The players appeared to believe -- or hope -- that the split in revenues was far and away the most important issue for the owners. Currently the players receive 50 percent of all NBA revenues (or, to phrase it another way, the players receive 57 percent of a calculation called Basketball Related Income, or BRI, which doesn't account for all of the money generated by the NBA) and the owners have insisted they receive a smaller percentage over the course of an unprecedented 10-year agreement.

But now the players have to realize that management wants more from this deal than to make a simple profit. The owners of the smaller-market teams want to be liberated from the luxury-tax mechanism that enables the Lakers, Mavericks, Celtics and other highly ambitious franchises from outspending the competition. Fisher in particular has argued against the owners' belief that a hard ceiling on each team's salaries won't necessarily help the Minnesota Timberwolves compete with the Orlando Magic.

"Derek has made the point that other factors go into winning championships, and we agree," said deputy commissioner Adam Silver. "But (spending) is a critical issue. It's something we want to fix in this deal."

Stern's point of view is obvious: How can he hope to raise the values of all the franchises when many small-market teams lack the wherewithal to compete financially with the big boys? Fisher believes just as strongly in his own point of view -- that the owner who spends more to buy a franchise in a larger market deserves to reap the rewards. Why should someone who buys a house in the poor end of town be entitled to the same benefits as another homebuyer who invested in a gated community?

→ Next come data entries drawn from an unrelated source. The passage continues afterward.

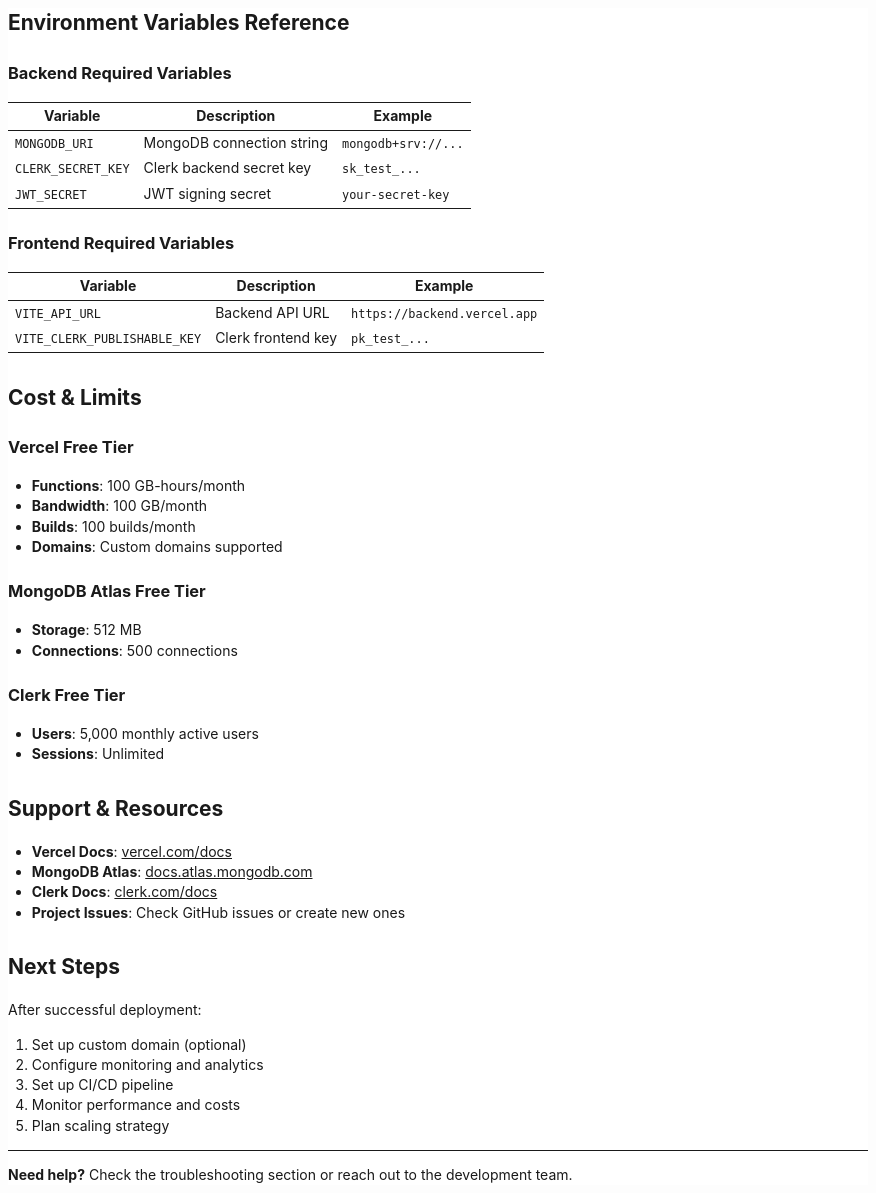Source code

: ## Environment Variables Reference

### Backend Required Variables
| Variable | Description | Example |
|----------|-------------|---------|
| `MONGODB_URI` | MongoDB connection string | `mongodb+srv://...` |
| `CLERK_SECRET_KEY` | Clerk backend secret key | `sk_test_...` |
| `JWT_SECRET` | JWT signing secret | `your-secret-key` |

### Frontend Required Variables
| Variable | Description | Example |
|----------|-------------|---------|
| `VITE_API_URL` | Backend API URL | `https://backend.vercel.app` |
| `VITE_CLERK_PUBLISHABLE_KEY` | Clerk frontend key | `pk_test_...` |

## Cost & Limits

### Vercel Free Tier
- **Functions**: 100 GB-hours/month
- **Bandwidth**: 100 GB/month
- **Builds**: 100 builds/month
- **Domains**: Custom domains supported

### MongoDB Atlas Free Tier
- **Storage**: 512 MB
- **Connections**: 500 connections

### Clerk Free Tier
- **Users**: 5,000 monthly active users
- **Sessions**: Unlimited

## Support & Resources

- **Vercel Docs**: [vercel.com/docs](https://vercel.com/docs)
- **MongoDB Atlas**: [docs.atlas.mongodb.com](https://docs.atlas.mongodb.com)
- **Clerk Docs**: [clerk.com/docs](https://clerk.com/docs)
- **Project Issues**: Check GitHub issues or create new ones

## Next Steps

After successful deployment:
1. Set up custom domain (optional)
2. Configure monitoring and analytics
3. Set up CI/CD pipeline
4. Monitor performance and costs
5. Plan scaling strategy

---

**Need help?** Check the troubleshooting section or reach out to the development team.

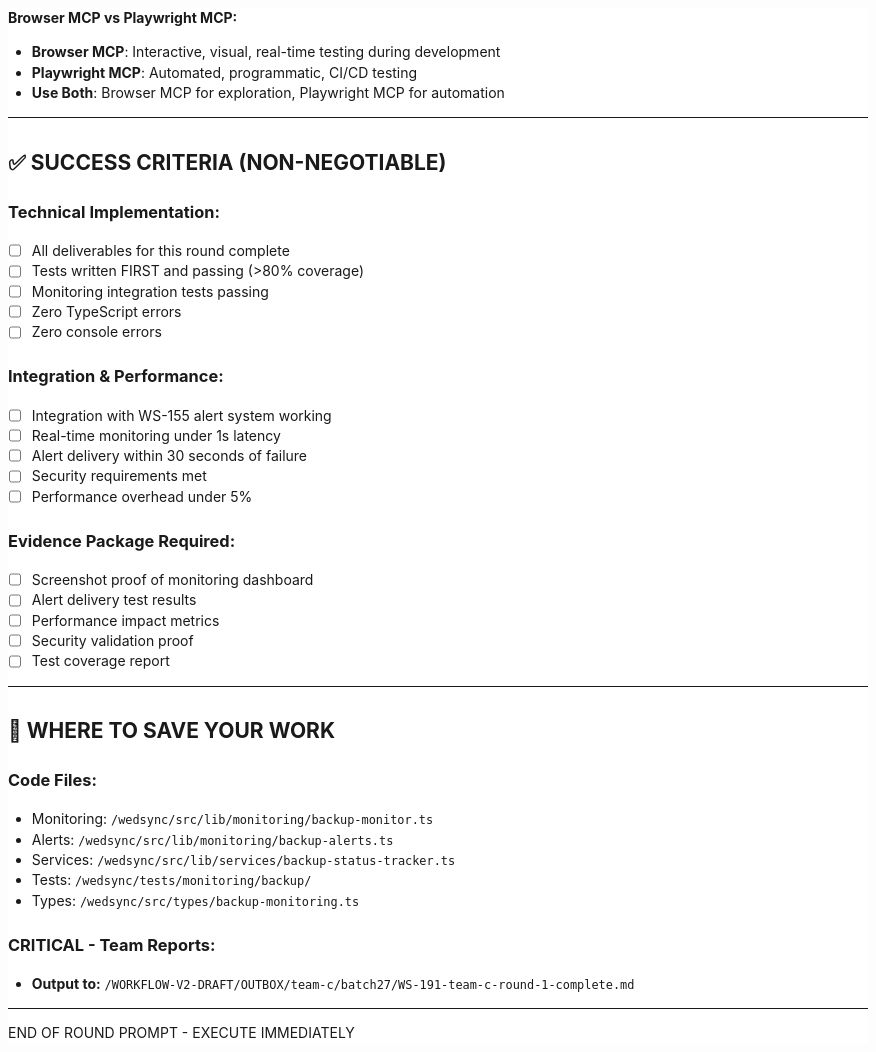 **Browser MCP vs Playwright MCP:**
- **Browser MCP**: Interactive, visual, real-time testing during development
- **Playwright MCP**: Automated, programmatic, CI/CD testing
- **Use Both**: Browser MCP for exploration, Playwright MCP for automation


---

## ✅ SUCCESS CRITERIA (NON-NEGOTIABLE)

### Technical Implementation:
- [ ] All deliverables for this round complete
- [ ] Tests written FIRST and passing (>80% coverage)
- [ ] Monitoring integration tests passing
- [ ] Zero TypeScript errors
- [ ] Zero console errors

### Integration & Performance:
- [ ] Integration with WS-155 alert system working
- [ ] Real-time monitoring under 1s latency
- [ ] Alert delivery within 30 seconds of failure
- [ ] Security requirements met
- [ ] Performance overhead under 5%

### Evidence Package Required:
- [ ] Screenshot proof of monitoring dashboard
- [ ] Alert delivery test results
- [ ] Performance impact metrics
- [ ] Security validation proof
- [ ] Test coverage report

---

## 💾 WHERE TO SAVE YOUR WORK

### Code Files:
- Monitoring: `/wedsync/src/lib/monitoring/backup-monitor.ts`
- Alerts: `/wedsync/src/lib/monitoring/backup-alerts.ts`
- Services: `/wedsync/src/lib/services/backup-status-tracker.ts`
- Tests: `/wedsync/tests/monitoring/backup/`
- Types: `/wedsync/src/types/backup-monitoring.ts`

### CRITICAL - Team Reports:
- **Output to:** `/WORKFLOW-V2-DRAFT/OUTBOX/team-c/batch27/WS-191-team-c-round-1-complete.md`

---

END OF ROUND PROMPT - EXECUTE IMMEDIATELY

Both sides can argue all day about this. The bottom line is that the owners have the means to win this argument because they can afford to not pay the players longer than the players can afford to live without their pay. The players yesterday spoke about moving overseas to play in Europe, but Stern -- who understands that market better than anyone -- knows they'll be frustrated by the relatively small salaries and the uncomfortable lifestyle they'll find abroad.

Hunter spoke about a "division" among the owners from large and small markets. It may very well be true that Stern is dealing with his own version of the Tea Party, whose demands for a financial overhaul must be respected in these negotiations. When the union insisted on no changes in the current salary-cap system, Stern and his owners caucused in private for three hours while searching for some creative answer that could make everyone happy. "I don't remember how many owners we had, but we had as many views as to how that could be reached," said Stern with a smile. "So we were not unanimous in every aspect of it. But all of the owners were completely unified in the view that we needed a system that at the end of the day allowed 30 teams to compete.

"We went back and said to the players that although we've been talking to each other, agreeing, disagreeing, coming up with everything that we possibly could to see whether there was still time to save the season, it actually didn't make sense for us to respond to their nonnegotiable demand that everything remain the same as it was."

With each passing month it becomes harder to ignore the likelihood that the NBA is about to change in a major way. Not only are the owners intent on reclaiming a larger share of the proceeds, but they also want to create parity in a league that has spent the last three decades championing the same few franchises again and again. The players can and will argue that the owners' belief in a hard ceiling will do more harm than good. But can the players ever win their side of the argument?

And if the owners are destined to have their way, then the next question deals with the crucial matter of time. Can they convince or coerce the players to agree in time to save most of this season?